Per me, come cittadino e come parlamentare, il riferimento non può che essere quello costituzionale che regola i diritti della Persona. Come posso, alla luce degli articoli 2 (“La Repubblica riconosce e garantisce i diritti inviolabili dell'uomo, sia come singolo sia nelle formazioni sociali ove si svolge la sua personalità…”) e 3 (“Tutti i cittadini hanno pari dignità sociale e sono eguali davanti alla legge, senza distinzione di sesso, di razza, di lingua, di religione, di opinioni politiche, di condizioni personali e sociali…”) della Costituzione, anteporre le mie convinzioni personali di natura religiosa, o pensare di imporre alla società la visione di una religione?

Io, come cattolico, sento il dovere di testimoniare, nella quotidianità, le mie convinzioni e la mia visione religiosa della vita. Ma non posso pretendere che queste debbano essere imposte a tutti, anche a chi sia ateo, agnostico o di altra fede. Perché la libertà della Persona è costituzionalmente sacra. E se il punto dirimente è questo, nel caso specifico devo riconoscere il diritto degli affetti e della loro formalizzazione anche a chi convive “more uxorio” o vive una relazione affettiva di carattere omosessuale.

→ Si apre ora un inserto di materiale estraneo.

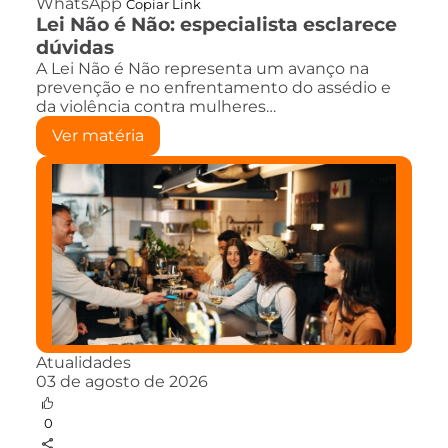
WhatsApp
Copiar Link
Lei Não é Não: especialista esclarece
dúvidas
A Lei Não é Não representa um avanço na
prevenção e no enfrentamento do assédio e
da violência contra mulheres…
Ver matéria
Atualidades
03 de agosto de 2026
0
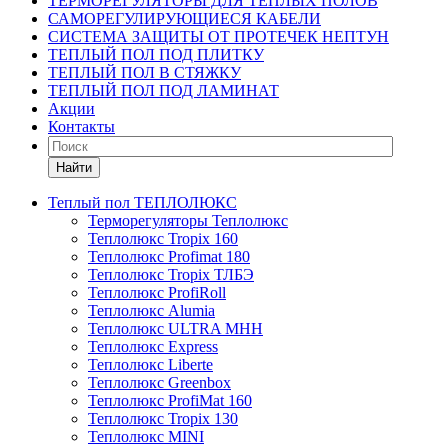
ТЕРМОРЕГУЛЯТОРЫ ДЛЯ ТЕПЛЫХ ПОЛОВ
САМОРЕГУЛИРУЮЩИЕСЯ КАБЕЛИ
СИСТЕМА ЗАЩИТЫ ОТ ПРОТЕЧЕК НЕПТУН
ТЕПЛЫЙ ПОЛ ПОД ПЛИТКУ
ТЕПЛЫЙ ПОЛ В СТЯЖКУ
ТЕПЛЫЙ ПОЛ ПОД ЛАМИНАТ
Акции
Контакты
Найти
Теплый пол ТЕПЛОЛЮКС
Терморегуляторы Теплолюкс
Теплолюкс Tropix 160
Теплолюкс Profimat 180
Теплолюкс Tropix ТЛБЭ
Теплолюкс ProfiRoll
Теплолюкс Alumia
Теплолюкс ULTRA МНН
Теплолюкс Express
Теплолюкс Liberte
Теплолюкс Greenbox
Теплолюкс ProfiMat 160
Теплолюкс Tropix 130
Теплолюкс MINI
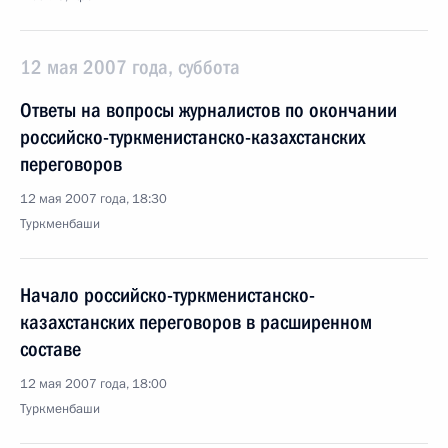
12 мая 2007 года, суббота
Ответы на вопросы журналистов по окончании
российско-туркменистанско-казахстанских
переговоров
12 мая 2007 года, 18:30
Туркменбаши
Начало российско-туркменистанско-
казахстанских переговоров в расширенном
составе
12 мая 2007 года, 18:00
Туркменбаши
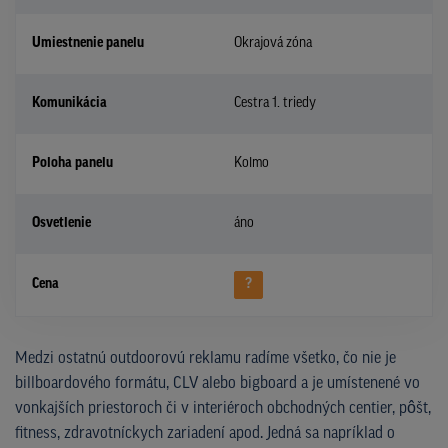
Umiestnenie panelu
Okrajová zóna
Komunikácia
Cestra 1. triedy
Poloha panelu
Kolmo
Osvetlenie
áno
Cena
?
Medzi ostatnú outdoorovú reklamu radíme všetko, čo nie je
billboardového formátu, CLV alebo bigboard a je umístenené vo
vonkajších priestoroch či v interiéroch obchodných centier, pôšt,
fitness, zdravotníckych zariadení apod. Jedná sa napríklad o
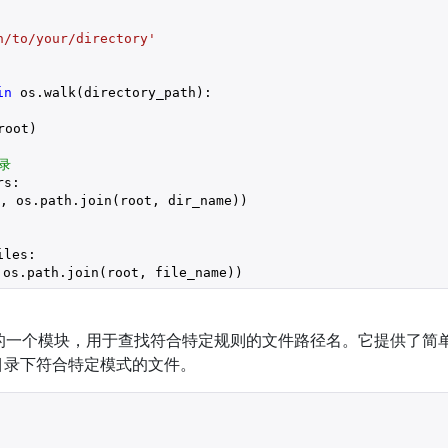
h/to/your/directory'
in
 os.walk(directory_path):

root)

录
s:

, os.path.join(root, dir_name))

iles:

 os.path.join(root, file_name))
库中的一个模块，用于查找符合特定规则的文件路径名。它提供了简
目录下符合特定模式的文件。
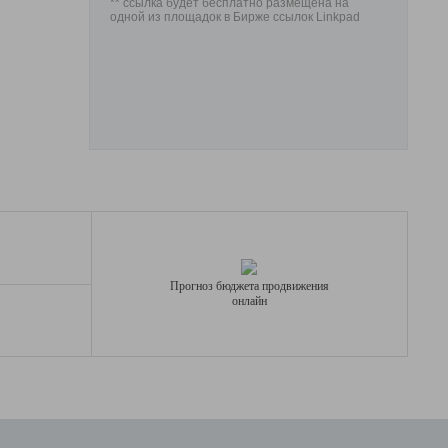
** ссылка будет бесплатно размещена на
одной из площадок в Бирже ссылок Linkpad
Прогноз бюджета продвижения
онлайн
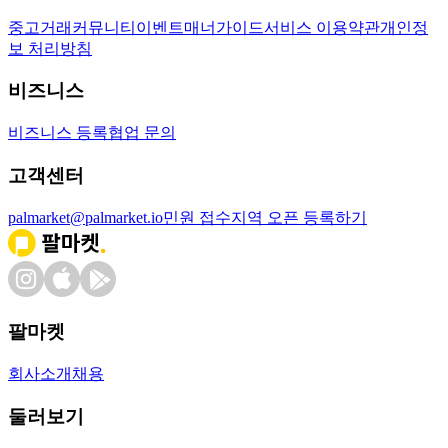
중고거래
커뮤니티
이벤트
매너가이드
서비스 이용약관
개인정
보 처리방침
비즈니스
비즈니스 등록
협업 문의
고객센터
palmarket@palmarket.io
민원 접수
지역 오픈 등록하기
팔마켓
회사소개
채용
둘러보기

L’articolo 3 dice che “é compito della Repubblica rimuovere gli ostacoli di ordine economico e sociale, che, limitando di fatto la libertà e l’uguaglianza dei cittadini, impediscono il pieno sviluppo della persona umana….”. Mentre l’articolo 29 insiste sul valore della famiglia e del matrimonio (“La Repubblica riconosce i diritti della famiglia come società naturale fondata sul matrimonio”). Come questi concetti troveranno sintesi nella legge sulle unioni civili e sulle convivenze non mi è dato di preconizzare. E’, però opinione condivisa che la disciplina non debba creare confusione tra fattispecie (matrimonio, unioni civili e convivenza) che sono, ontologicamente diverse.

Mi permetto invece di dire la mia sulle due principali questioni ancora aperte: quella successoria e quella delle adozioni.

Nel primo caso, ritengo che la disciplina successoria dovrebbe far salvi i diritti maturati nel contesto di matrimoni precedentemente contratti dai partner delle unioni civili.

Sul delicatissimo tema dell’adozione, penso che la riflessione debba partire dal diritto alla continuità affettiva del bambino, che è una creatura quale che sia il metodo di concepimento. Tale continuità affettiva può essere realizzata anche con l’”affido rafforzato” (ammesso fino al 18esimo anno di età), che potrebbe essere accompagnato dalla previsione dell'adottabilità da parte dell'altro partner, in caso di morte del padre o della madre naturali.